Today Café Schwarzenberg is one of the last Ringstraße cafés, of which there were once more than 30, that continues the typical atmosphere and tradition of a Viennese Café. According to the Austrian Federal Monuments Office, Café Schwarzenberg still features some major design elements that can be traced back to the refurbishment of the café during the inter-war period. This particularly applies to the corner room to the left of the entrance and the ladies‘ toilet. The walls of the almost square corner room have the original marble cladding, two different types of marble were used. Light and strongly modified surfaces are bordered by dark almost homogeneous black stone. The ceiling is decorated with a delicate mosaic-like panelling with coloured frosted glass plates and gold plating. The square tables with tops made from hammered brass are also part of the original inventory. In walls of the ladies‘ toilet are panelled with black marble and have integrated mirrors with white stone frames. Both ceiling and floors still have the coverings from the twenties. The decoration of both rooms is based on the effect produced by the fine materials such as marble, mirrored glass and brass.

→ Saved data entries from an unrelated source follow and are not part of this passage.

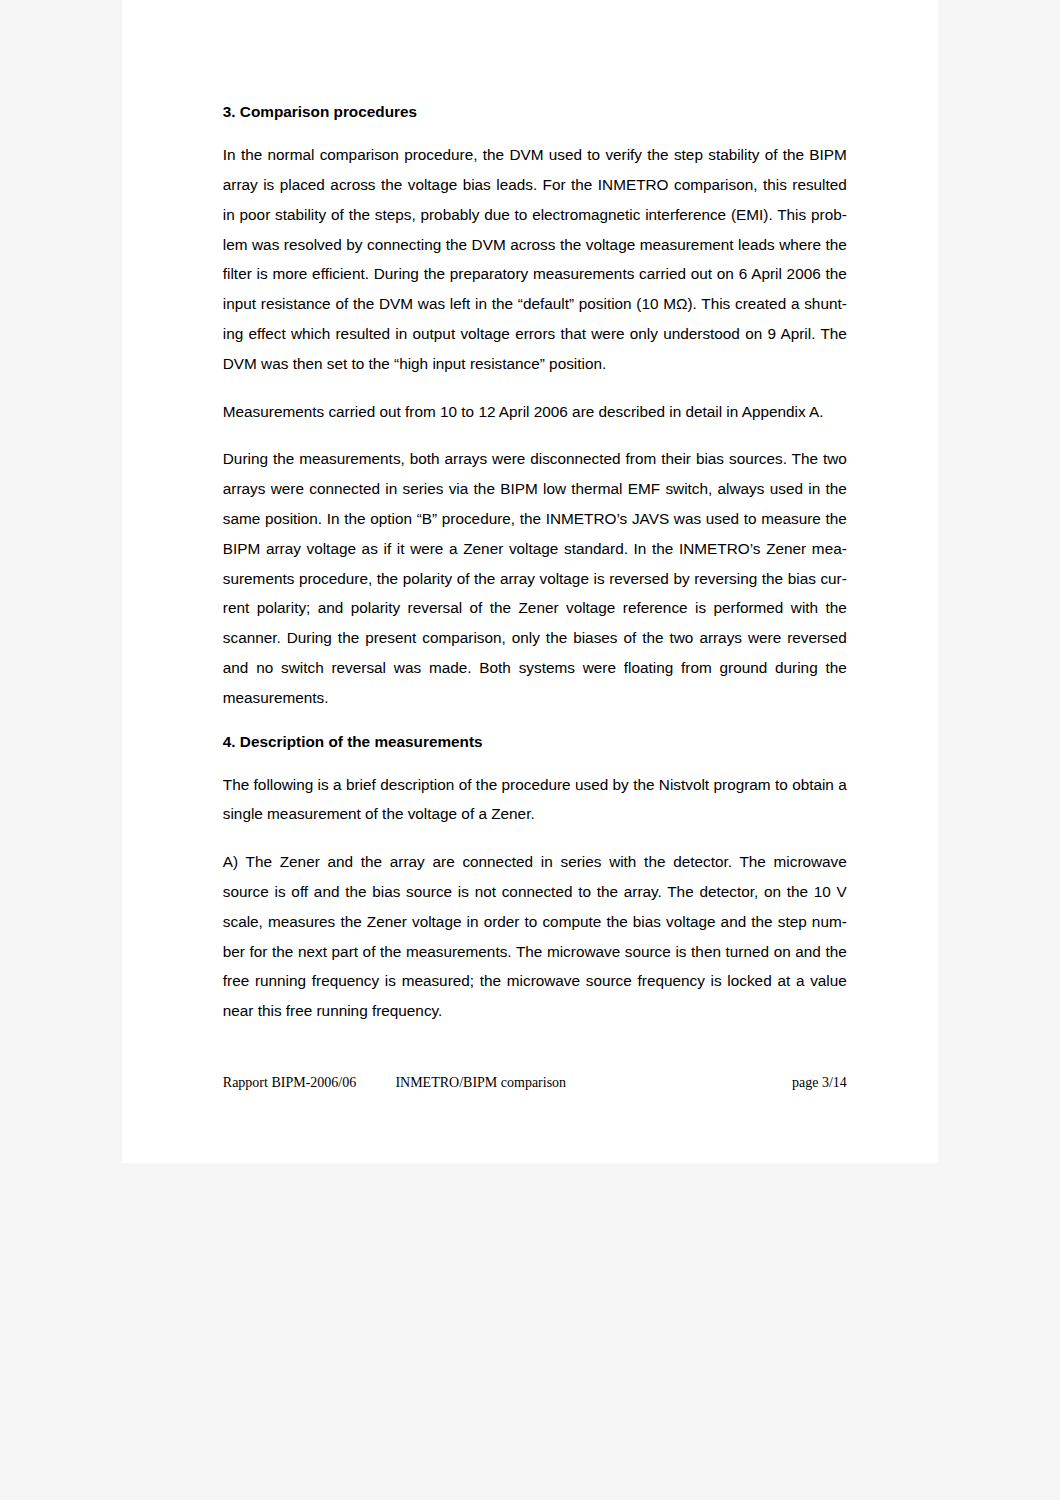3. Comparison procedures
In the normal comparison procedure, the DVM used to verify the step stability of the BIPM array is placed across the voltage bias leads. For the INMETRO comparison, this resulted in poor stability of the steps, probably due to electromagnetic interference (EMI). This problem was resolved by connecting the DVM across the voltage measurement leads where the filter is more efficient. During the preparatory measurements carried out on 6 April 2006 the input resistance of the DVM was left in the “default” position (10 MΩ). This created a shunting effect which resulted in output voltage errors that were only understood on 9 April. The DVM was then set to the “high input resistance” position.
Measurements carried out from 10 to 12 April 2006 are described in detail in Appendix A.
During the measurements, both arrays were disconnected from their bias sources. The two arrays were connected in series via the BIPM low thermal EMF switch, always used in the same position. In the option “B” procedure, the INMETRO’s JAVS was used to measure the BIPM array voltage as if it were a Zener voltage standard. In the INMETRO’s Zener measurements procedure, the polarity of the array voltage is reversed by reversing the bias current polarity; and polarity reversal of the Zener voltage reference is performed with the scanner. During the present comparison, only the biases of the two arrays were reversed and no switch reversal was made. Both systems were floating from ground during the measurements.
4. Description of the measurements
The following is a brief description of the procedure used by the Nistvolt program to obtain a single measurement of the voltage of a Zener.
A) The Zener and the array are connected in series with the detector. The microwave source is off and the bias source is not connected to the array. The detector, on the 10 V scale, measures the Zener voltage in order to compute the bias voltage and the step number for the next part of the measurements. The microwave source is then turned on and the free running frequency is measured; the microwave source frequency is locked at a value near this free running frequency.
Rapport BIPM-2006/06 INMETRO/BIPM comparison page 3/14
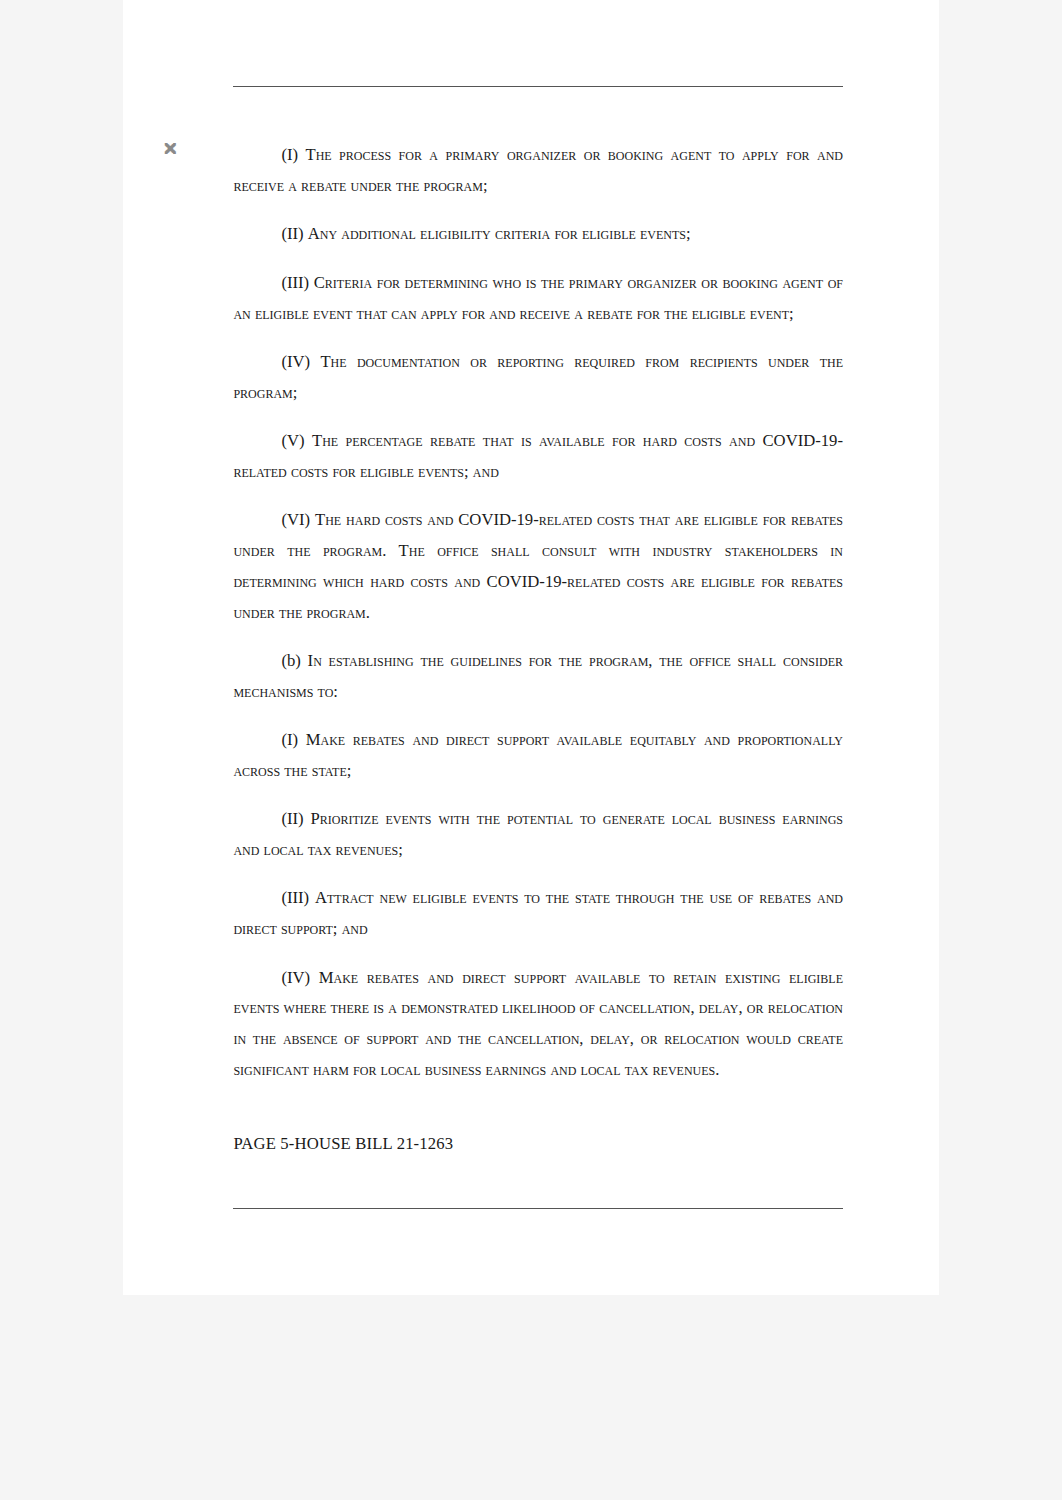🗙
(I) The process for a primary organizer or booking agent to apply for and receive a rebate under the program;
(II) Any additional eligibility criteria for eligible events;
(III) Criteria for determining who is the primary organizer or booking agent of an eligible event that can apply for and receive a rebate for the eligible event;
(IV) The documentation or reporting required from recipients under the program;
(V) The percentage rebate that is available for hard costs and COVID-19-related costs for eligible events; and
(VI) The hard costs and COVID-19-related costs that are eligible for rebates under the program. The office shall consult with industry stakeholders in determining which hard costs and COVID-19-related costs are eligible for rebates under the program.
(b) In establishing the guidelines for the program, the office shall consider mechanisms to:
(I) Make rebates and direct support available equitably and proportionally across the state;
(II) Prioritize events with the potential to generate local business earnings and local tax revenues;
(III) Attract new eligible events to the state through the use of rebates and direct support; and
(IV) Make rebates and direct support available to retain existing eligible events where there is a demonstrated likelihood of cancellation, delay, or relocation in the absence of support and the cancellation, delay, or relocation would create significant harm for local business earnings and local tax revenues.
PAGE 5-HOUSE BILL 21-1263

Café Schwarzenberg was run by the Österreichisches Verkehrsbüro travel company until 1 January 2008, when it was purchased by the Austrian Vivatis food company.

Today Café Schwarzenberg with its Schanigarten on the Ringstraße sidewalk is a popular spot with both tourists and locals. As well as hosting a wide variety of cultural events such as readings and concerts, it hosts Kaffeehausmusik ("Coffee House Music") on several evenings during the week. In the Viennese ball season, the Cafe Schwarzenberg is one of the few cafés to offer early morning goulash and beer breakfasts for the ball attendees.